A very old video, at the beginning, It talks about the fact that the world of mainstream software is changing is highlighted and a graph with the law of moore is shown, one of the most relevant conclusions of this introduction is that vertical scaling is needed for huge workloads and the popular parallel programming challenge.
Parallelism: Executes program faster on parallel hardware
Concurrency: Manage concurrent execution of threads.
Non-determinism caused by concurrent threads accessing shared mutable
state.
To get determinism processing, avoid the mutable state, which
means functional programming.
Scala has many adoptions in different kind of businesses: Financial platforms, web platforms, trading platforms and simulations
At the beginning of the video, Dean Wampler talks about what the term Big Data mean and about the needed for a change in the way the data is stored due to the large volume of information that currently exists and differentiates it from traditional storage techniques which is more expensive and slower.
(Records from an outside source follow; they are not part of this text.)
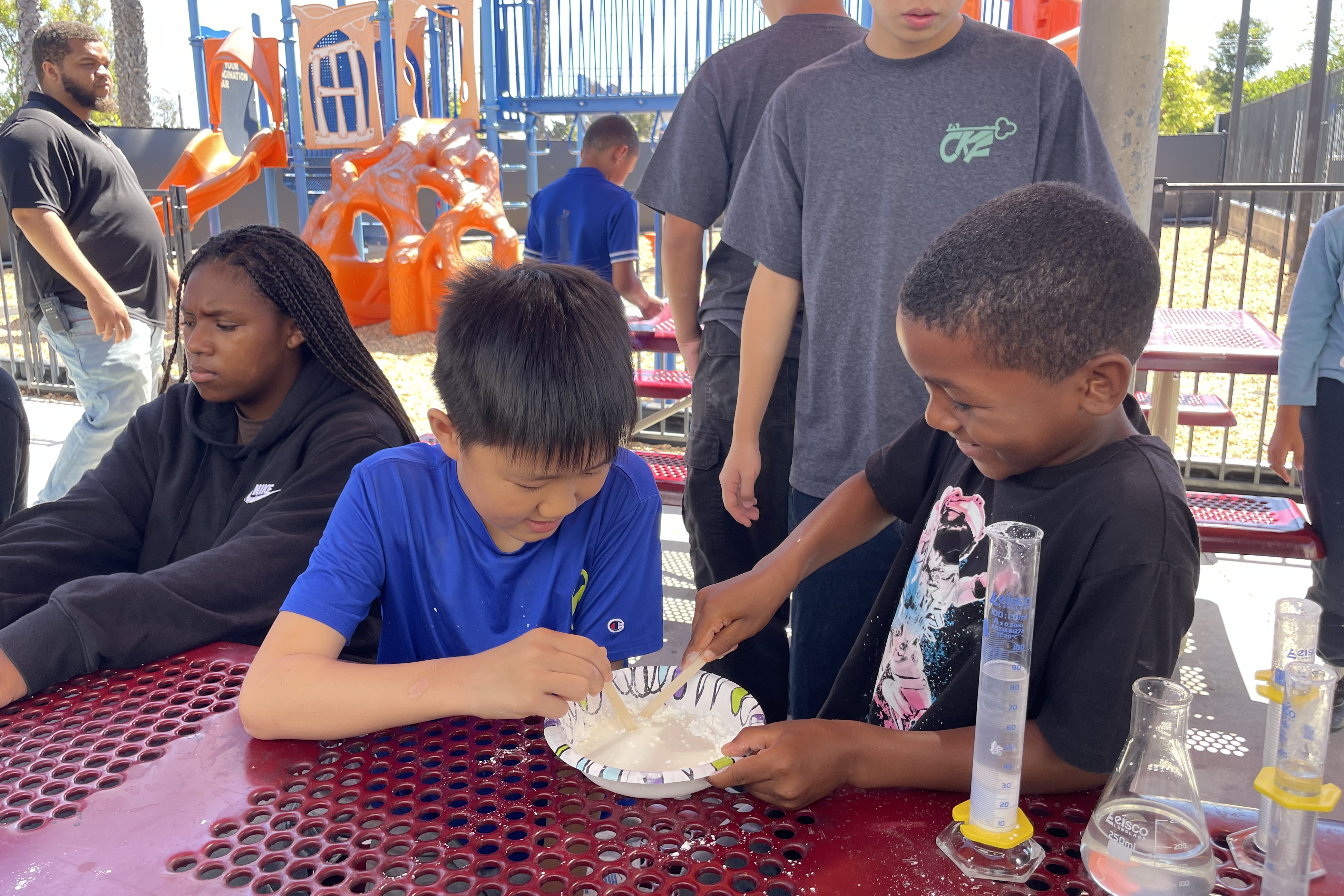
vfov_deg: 46.4
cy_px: 419
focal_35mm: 28
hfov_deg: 65.5
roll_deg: -0.3
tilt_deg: -12.3
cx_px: 649
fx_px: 1045
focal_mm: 4.2
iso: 32
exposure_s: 1/206
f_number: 1.6
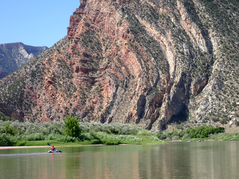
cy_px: 90
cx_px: 120
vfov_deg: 14.8
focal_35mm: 100
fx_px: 690
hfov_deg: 19.6
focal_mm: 18
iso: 100
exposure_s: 1/320
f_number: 4.9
The mapper will receive each documents and the content of the document, the mapper will tokenize the documents in some useful way, the sort and shuffle process will sort by key and the keys will be distribuited to the reducers, all the values related with the key will always go to the same reducer, inside each reducer there is some kind of collection of all values.
The Crunch_Java API is a framework for writing, and running MapReduce pipelines and workflows, and Scrunch is for Scala which is a container of Crunch.